SMRs and AMRs

Tuesday, November 13, 2012

You can fool some of the people some of the time ...

The Fiscal Delusion

By ROBERT E. RUBIN, NYT

NOW that the election is over, Washington’s attention is consumed by the looming combination of automatic spending cuts and tax increases known as “the fiscal cliff.” That combination poses risks, including economic contraction and erosion of confidence in government. But it also offers a chance to address our unsustainable and dangerous fiscal trajectory.

Much of the current energy around establishing sound fiscal conditions is focused on plans that theoretically would both contribute revenue to deficit reduction and significantly reduce individual income tax rates. Though hugely appealing, that’s a tall order.

These plans rely on reducing or eliminating many tax deductions, exclusions and the like, known collectively as tax expenditures. Reducing tax expenditures to pay for both lower personal income tax rates and deficit reduction may seem like a politically attractive alternative to raising tax rates or cutting entitlements or other spending.
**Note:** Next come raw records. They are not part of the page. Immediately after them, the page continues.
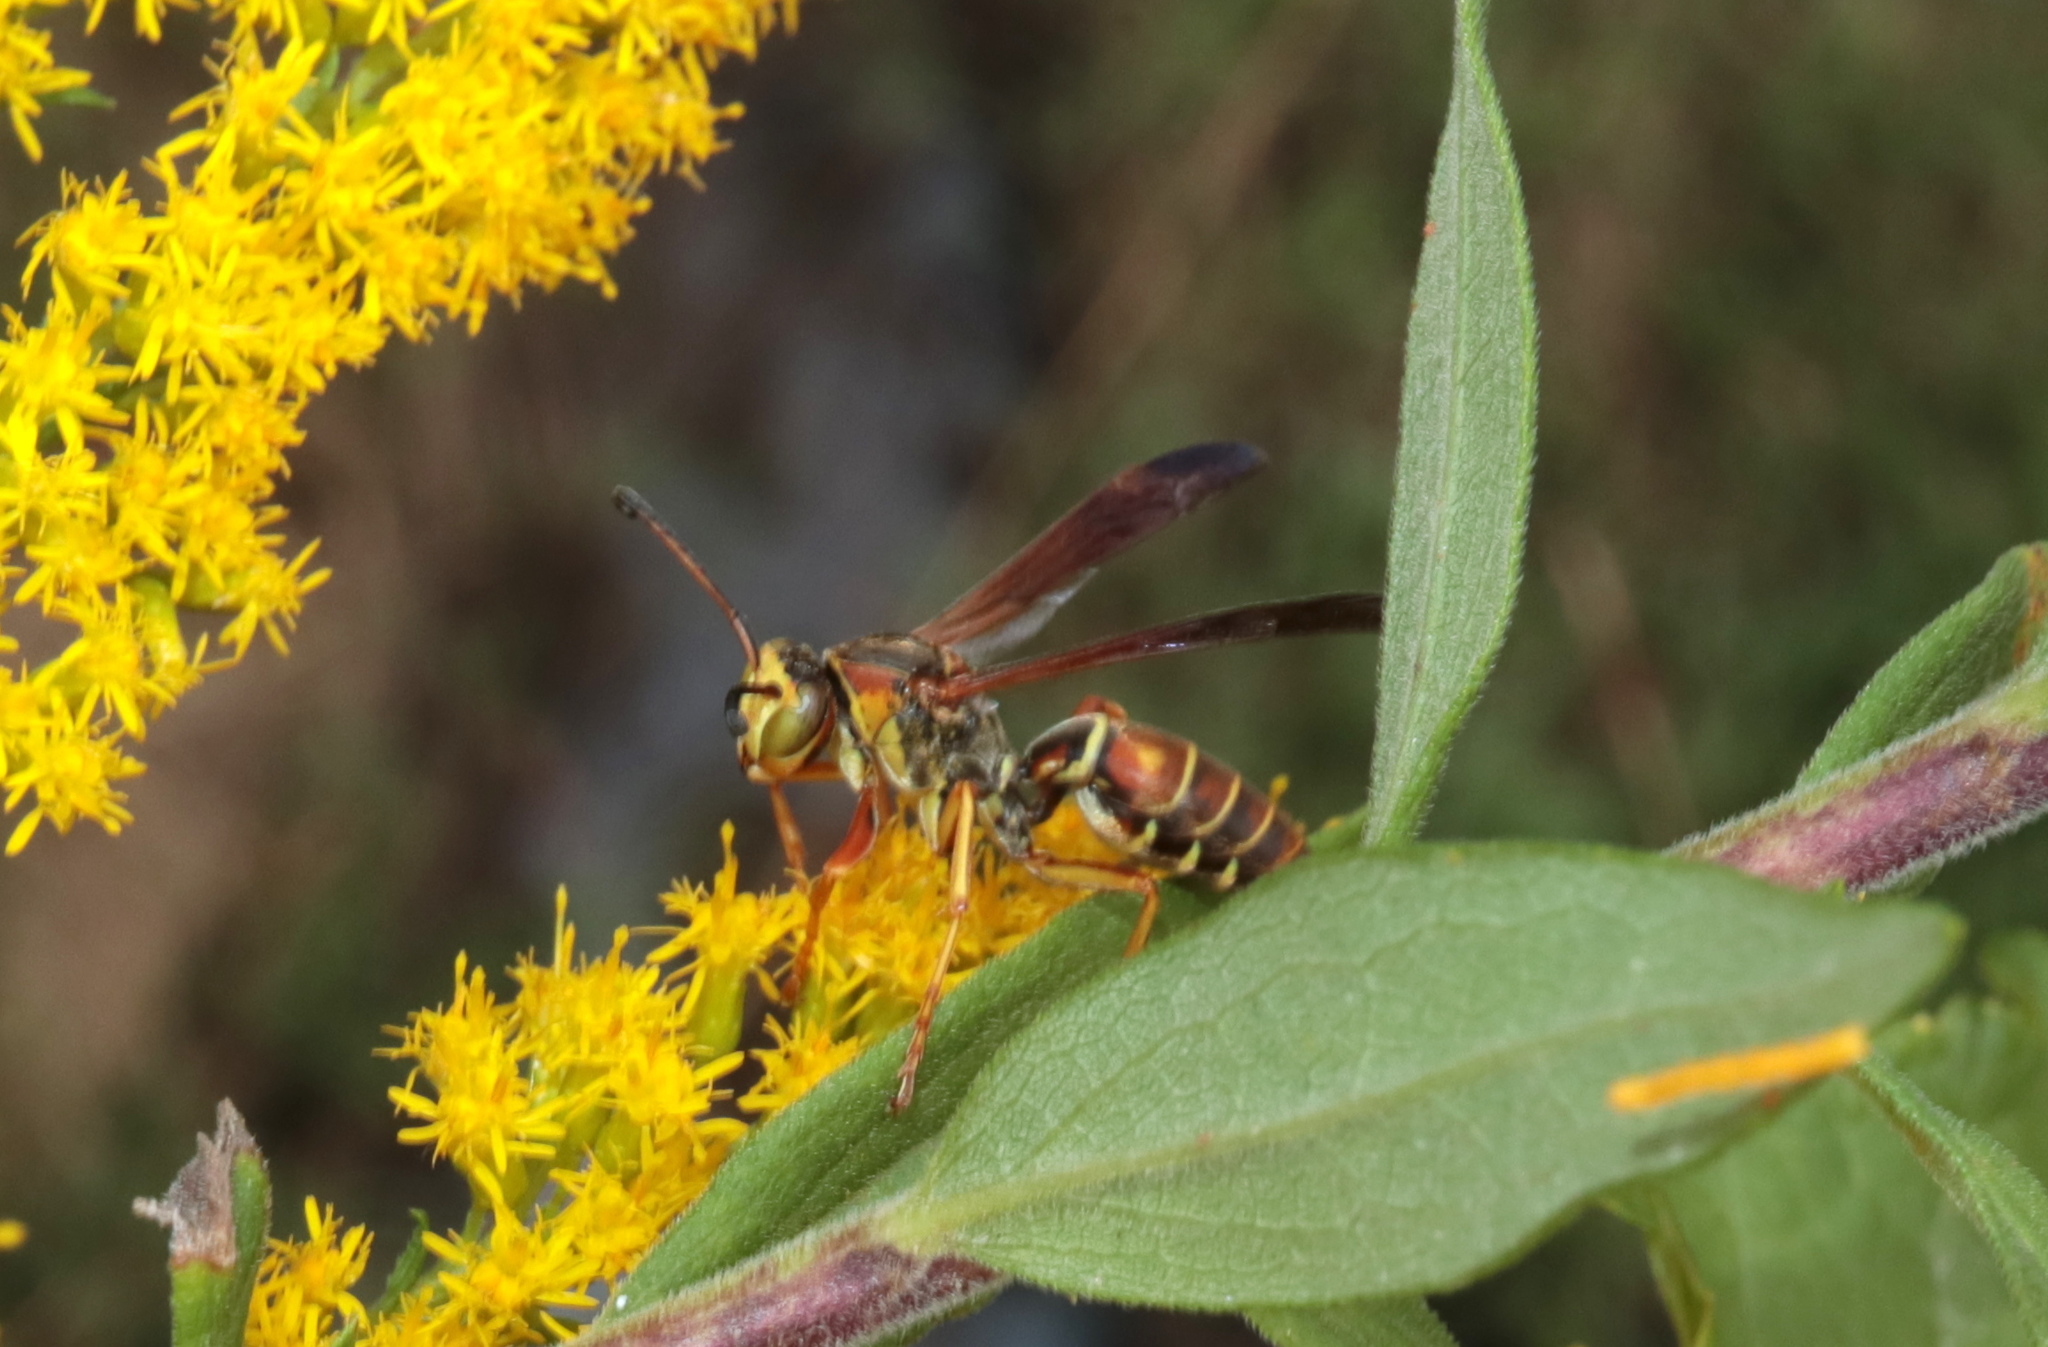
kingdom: Animalia
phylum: Arthropoda
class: Insecta
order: Hymenoptera
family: Eumenidae
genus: Polistes
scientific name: Polistes fuscatus
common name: Dark paper wasp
However, many of these tax expenditures are important and popular policy programs on which people now rely. They include the deductibility of mortgage interest, charitable contributions and the exclusion from income of employer-provided health insurance. Some tax expenditures should be cut back and reformed. But when the substantive effects and political realities of large-scale reductions are examined, it becomes clear that there would not be sufficient savings to reduce tax rates and also cut the deficit.